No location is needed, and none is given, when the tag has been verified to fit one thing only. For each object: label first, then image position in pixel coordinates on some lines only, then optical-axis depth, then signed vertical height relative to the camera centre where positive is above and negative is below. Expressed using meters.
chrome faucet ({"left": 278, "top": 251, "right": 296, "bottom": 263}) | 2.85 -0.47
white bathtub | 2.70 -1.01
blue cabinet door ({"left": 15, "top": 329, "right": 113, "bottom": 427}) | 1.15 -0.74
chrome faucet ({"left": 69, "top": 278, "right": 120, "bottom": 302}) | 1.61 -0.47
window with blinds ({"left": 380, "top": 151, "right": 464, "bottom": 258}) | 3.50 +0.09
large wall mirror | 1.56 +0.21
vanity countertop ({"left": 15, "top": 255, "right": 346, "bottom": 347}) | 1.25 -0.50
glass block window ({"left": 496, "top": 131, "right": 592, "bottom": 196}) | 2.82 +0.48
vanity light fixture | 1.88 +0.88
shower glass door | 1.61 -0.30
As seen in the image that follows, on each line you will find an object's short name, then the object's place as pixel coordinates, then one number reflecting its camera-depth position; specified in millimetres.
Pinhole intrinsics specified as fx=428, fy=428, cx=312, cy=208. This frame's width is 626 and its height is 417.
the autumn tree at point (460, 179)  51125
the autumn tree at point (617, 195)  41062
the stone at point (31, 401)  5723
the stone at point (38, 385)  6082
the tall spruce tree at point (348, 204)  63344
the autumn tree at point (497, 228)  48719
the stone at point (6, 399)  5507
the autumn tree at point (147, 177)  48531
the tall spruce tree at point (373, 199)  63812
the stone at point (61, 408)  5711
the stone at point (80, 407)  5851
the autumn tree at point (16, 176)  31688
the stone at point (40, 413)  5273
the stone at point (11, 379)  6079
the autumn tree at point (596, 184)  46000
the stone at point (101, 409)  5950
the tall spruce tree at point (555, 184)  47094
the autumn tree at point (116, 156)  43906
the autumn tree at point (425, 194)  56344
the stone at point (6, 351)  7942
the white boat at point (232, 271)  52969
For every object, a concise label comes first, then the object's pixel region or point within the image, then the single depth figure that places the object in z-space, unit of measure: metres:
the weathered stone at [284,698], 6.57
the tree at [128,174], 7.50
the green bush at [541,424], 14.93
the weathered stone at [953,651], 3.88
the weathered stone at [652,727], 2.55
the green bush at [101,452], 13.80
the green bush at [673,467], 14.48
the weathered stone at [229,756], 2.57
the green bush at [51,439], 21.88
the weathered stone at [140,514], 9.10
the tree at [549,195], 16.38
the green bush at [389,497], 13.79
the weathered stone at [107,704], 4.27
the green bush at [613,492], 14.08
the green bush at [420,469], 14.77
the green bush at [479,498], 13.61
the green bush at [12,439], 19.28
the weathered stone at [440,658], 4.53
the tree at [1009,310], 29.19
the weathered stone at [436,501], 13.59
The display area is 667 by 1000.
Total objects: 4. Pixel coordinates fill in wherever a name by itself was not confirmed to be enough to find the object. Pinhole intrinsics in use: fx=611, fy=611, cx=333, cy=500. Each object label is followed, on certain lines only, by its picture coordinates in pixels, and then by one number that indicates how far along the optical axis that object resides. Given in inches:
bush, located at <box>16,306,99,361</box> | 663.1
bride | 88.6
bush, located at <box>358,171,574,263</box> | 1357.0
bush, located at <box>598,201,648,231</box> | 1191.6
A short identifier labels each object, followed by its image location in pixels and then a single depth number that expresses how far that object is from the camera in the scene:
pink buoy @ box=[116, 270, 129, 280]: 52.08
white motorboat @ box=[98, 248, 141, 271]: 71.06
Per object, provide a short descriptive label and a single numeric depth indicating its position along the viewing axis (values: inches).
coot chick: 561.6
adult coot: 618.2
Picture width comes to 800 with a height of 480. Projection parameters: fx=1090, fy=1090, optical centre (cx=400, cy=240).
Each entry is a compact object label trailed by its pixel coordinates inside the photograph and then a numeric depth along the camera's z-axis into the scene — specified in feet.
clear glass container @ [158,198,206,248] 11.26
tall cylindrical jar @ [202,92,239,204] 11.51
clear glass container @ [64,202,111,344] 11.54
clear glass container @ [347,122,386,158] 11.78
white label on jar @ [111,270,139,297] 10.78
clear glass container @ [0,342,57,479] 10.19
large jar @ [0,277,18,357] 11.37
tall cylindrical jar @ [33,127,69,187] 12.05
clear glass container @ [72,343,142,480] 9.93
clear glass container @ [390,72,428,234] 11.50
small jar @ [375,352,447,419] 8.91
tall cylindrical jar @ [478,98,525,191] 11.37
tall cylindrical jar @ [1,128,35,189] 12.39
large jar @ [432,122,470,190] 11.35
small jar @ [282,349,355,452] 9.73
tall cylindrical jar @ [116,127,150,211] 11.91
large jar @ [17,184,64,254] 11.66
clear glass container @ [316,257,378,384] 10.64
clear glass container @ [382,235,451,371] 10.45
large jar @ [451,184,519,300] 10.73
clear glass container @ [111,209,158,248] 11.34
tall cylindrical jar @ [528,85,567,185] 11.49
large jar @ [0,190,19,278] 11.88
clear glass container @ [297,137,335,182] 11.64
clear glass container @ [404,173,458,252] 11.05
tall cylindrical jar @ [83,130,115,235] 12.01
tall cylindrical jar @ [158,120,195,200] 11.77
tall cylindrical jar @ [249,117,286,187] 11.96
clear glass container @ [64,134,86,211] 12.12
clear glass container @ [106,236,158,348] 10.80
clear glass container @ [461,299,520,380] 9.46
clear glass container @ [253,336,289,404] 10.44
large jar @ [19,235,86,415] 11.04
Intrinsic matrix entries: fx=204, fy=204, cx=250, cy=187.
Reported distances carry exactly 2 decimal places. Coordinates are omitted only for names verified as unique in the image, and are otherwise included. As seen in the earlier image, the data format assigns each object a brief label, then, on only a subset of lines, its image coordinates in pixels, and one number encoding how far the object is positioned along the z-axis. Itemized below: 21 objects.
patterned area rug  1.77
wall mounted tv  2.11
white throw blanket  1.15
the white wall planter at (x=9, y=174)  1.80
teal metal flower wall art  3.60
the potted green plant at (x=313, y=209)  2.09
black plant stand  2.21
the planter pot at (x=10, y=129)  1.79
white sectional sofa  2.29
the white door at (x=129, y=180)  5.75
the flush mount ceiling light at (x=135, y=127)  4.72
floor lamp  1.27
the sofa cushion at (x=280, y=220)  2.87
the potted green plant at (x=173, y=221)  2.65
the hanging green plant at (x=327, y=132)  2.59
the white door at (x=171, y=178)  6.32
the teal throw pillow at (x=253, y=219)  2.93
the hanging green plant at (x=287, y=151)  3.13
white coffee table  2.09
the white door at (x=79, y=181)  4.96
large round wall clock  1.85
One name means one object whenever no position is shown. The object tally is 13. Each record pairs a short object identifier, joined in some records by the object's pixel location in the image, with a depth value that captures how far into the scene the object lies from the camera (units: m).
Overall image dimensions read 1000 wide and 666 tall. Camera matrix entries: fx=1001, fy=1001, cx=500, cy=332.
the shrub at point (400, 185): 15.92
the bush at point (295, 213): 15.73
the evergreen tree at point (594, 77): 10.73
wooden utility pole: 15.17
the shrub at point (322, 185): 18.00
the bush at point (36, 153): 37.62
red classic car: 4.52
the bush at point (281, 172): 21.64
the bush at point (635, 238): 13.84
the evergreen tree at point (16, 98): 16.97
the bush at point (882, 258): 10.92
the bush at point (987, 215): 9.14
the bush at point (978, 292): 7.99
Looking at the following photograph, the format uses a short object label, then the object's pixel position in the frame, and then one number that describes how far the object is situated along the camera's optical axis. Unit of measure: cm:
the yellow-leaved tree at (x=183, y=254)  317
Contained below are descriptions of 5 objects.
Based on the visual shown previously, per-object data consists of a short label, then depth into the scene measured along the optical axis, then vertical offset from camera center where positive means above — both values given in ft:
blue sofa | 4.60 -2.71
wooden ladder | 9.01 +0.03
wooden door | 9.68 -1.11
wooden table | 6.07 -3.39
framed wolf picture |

#### [What this task involves]
Write out exactly the lines between the start of the entries and the line containing "As seen in the image", including that line and the first one.

#### [Solution for this problem]
No location is needed, and none is given, when the tag has been verified to fit one thing only. For each object: label first, then image position in pixel coordinates on some lines only, then optical-axis depth, then signed vertical height relative to the camera centre where positive is above and negative is below. Expressed using meters.
chrome faucet ({"left": 278, "top": 251, "right": 296, "bottom": 263}) | 2.85 -0.47
white bathtub | 2.70 -1.01
blue cabinet door ({"left": 15, "top": 329, "right": 113, "bottom": 427}) | 1.15 -0.74
chrome faucet ({"left": 69, "top": 278, "right": 120, "bottom": 302}) | 1.61 -0.47
window with blinds ({"left": 380, "top": 151, "right": 464, "bottom": 258}) | 3.50 +0.09
large wall mirror | 1.56 +0.21
vanity countertop ({"left": 15, "top": 255, "right": 346, "bottom": 347}) | 1.25 -0.50
glass block window ({"left": 496, "top": 131, "right": 592, "bottom": 196}) | 2.82 +0.48
vanity light fixture | 1.88 +0.88
shower glass door | 1.61 -0.30
As seen in the image that follows, on each line you will find an object's short name, then the object's place as pixel coordinates, then one number reflecting its camera-depth position; specified in millimetres.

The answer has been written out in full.